Nairobi blames al Shabaab militants for the kidnappings of foreigners on Kenyan soil that had threatened the country’s multi-million dollar tourism industry.
The militants have threatened major reprisals if Kenyan troops do not withdraw and have launched large-scale suicide bombings in the past.
The hotel in Wajir is on a road leading to a military camp, and is close to a government club that was also attacked last year, while the Ifo refugee camp attack was at a temporary shelter for casual workers.
"I had a loud explosion, went out and saw police and security vehicles rushing towards … somewhere around the military camp," said Ahmed Sheikh, a Wajir resident.

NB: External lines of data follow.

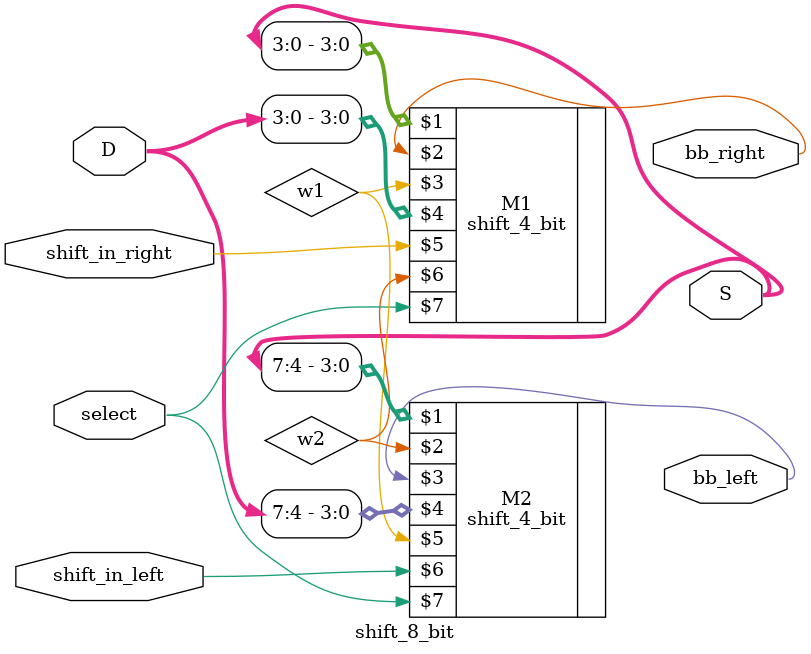
<source format=v>

module shift_8_bit(
    output [7:0]        S,
    output              bb_right, bb_left,

    input [7:0]         D,
    input               shift_in_right, shift_in_left,
    input               select // if 0, shift left, if 1, shift right
);

wire w1, w2;

shift_4_bit M1(S[3:0], bb_right, w1, D[3:0], shift_in_right, w2, select);
shift_4_bit M2(S[7:4], w2, bb_left, D[7:4], w1, shift_in_left, select);

endmodule
</source>
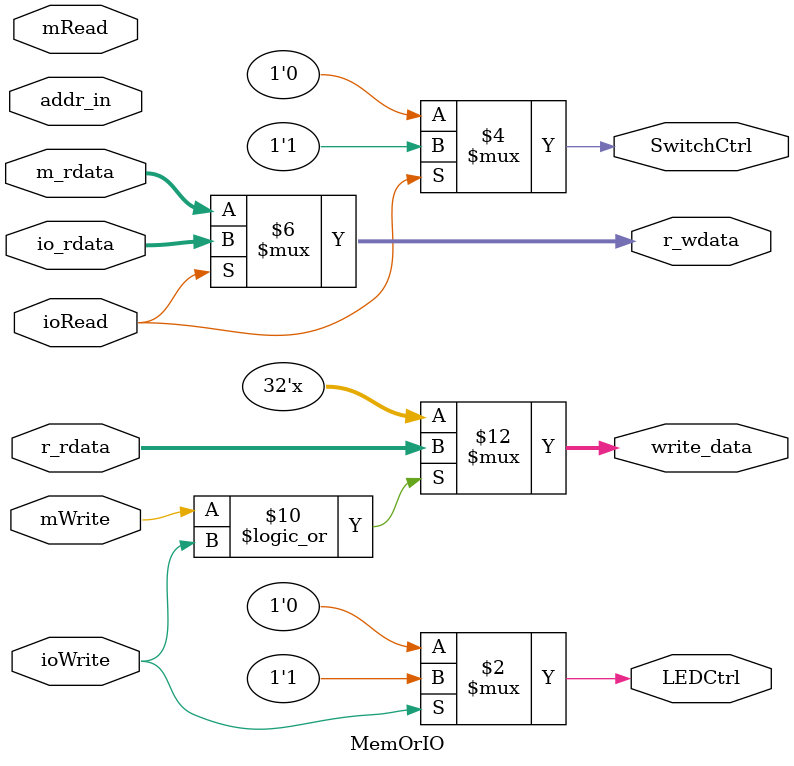
<source format=v>
`timescale 1ns / 1ps

module MemOrIO( mRead, mWrite, ioRead, ioWrite,addr_in, m_rdata, io_rdata, r_wdata, r_rdata, write_data, LEDCtrl, SwitchCtrl);
input mRead; // read memory, from Controller
input mWrite; // write memory, from Controller
input ioRead; // read IO, from Controller
input ioWrite; // write IO, from Controller

input[31:0] addr_in; // from alu_result in ALU
//output[31:0] addr_out; // address to Data-Memory

input[31:0] m_rdata; // data read from Data-Memory
input[31:0] io_rdata; // data read from IO,32 bits
output[31:0] r_wdata; // data to Decoder(register file)


input[31:0] r_rdata; // data read from Decoder(register file)
output reg[31:0] write_data; // data to memory or I/O??m_wdata, io_wdata??

output  LEDCtrl; // LED Chip Select
output  SwitchCtrl; // Switch Chip Select


//assign addr_out= addr_in;
// The data wirte to register file may be from memory or io. // While the data is from io, it should be the lower 16bit of r_wdata. assign r_wdata = ??????
// Chip select signal of Led and Switch are all active high;
assign LEDCtrl= (ioWrite== 1'b1)?1'b1:1'b0;
assign SwitchCtrl= (ioRead== 1'b1)?1'b1:1'b0;
assign r_wdata=(ioRead==1'b1)?io_rdata:m_rdata;

always @* begin
    if((mWrite==1)||(ioWrite==1))
    //wirte_data could go to either memory or IO. where is it from?
    write_data = r_rdata;
end

endmodule
</source>
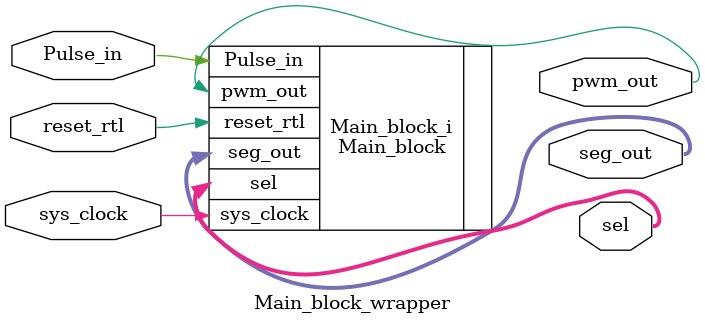
<source format=v>
`timescale 1 ps / 1 ps

module Main_block_wrapper
   (Pulse_in,
    pwm_out,
    reset_rtl,
    seg_out,
    sel,
    sys_clock);
  input Pulse_in;
  output pwm_out;
  input reset_rtl;
  output [6:0]seg_out;
  output [3:0]sel;
  input sys_clock;

  wire Pulse_in;
  wire pwm_out;
  wire reset_rtl;
  wire [6:0]seg_out;
  wire [3:0]sel;
  wire sys_clock;

  Main_block Main_block_i
       (.Pulse_in(Pulse_in),
        .pwm_out(pwm_out),
        .reset_rtl(reset_rtl),
        .seg_out(seg_out),
        .sel(sel),
        .sys_clock(sys_clock));
endmodule

</source>
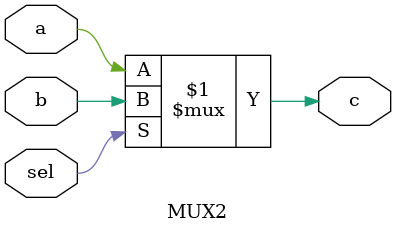
<source format=v>
/*******************************************************************
*
* Module: MUX2.v
* Project: RV32IMC Processor
* Author: Abdelwahab Ganna, Ahmed Shalaby, and Mohamed Fekry.
* Description: a 1-bit 2x1 MUX
*
**********************************************************************/

module MUX2(input a, b, sel,
            output c);

    assign c = sel ? b : a;   //sel == 1; b, else a

endmodule
</source>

On Thursday, at least three people were wounded in a suspected grenade attack at a hotel in the Dadaab refugee camp, while earlier in the week, two soldiers were wounded when their vehicle hit an IED in Mandera, also in the north east.
On May 16 a suspected remote-controlled bomb went off in Dadaab, killing one police officer and wounding three.
On the same day, gunmen set off grenades outside a night club in the Kenyan coastal city of Mombasa, killing one person and wounding several others.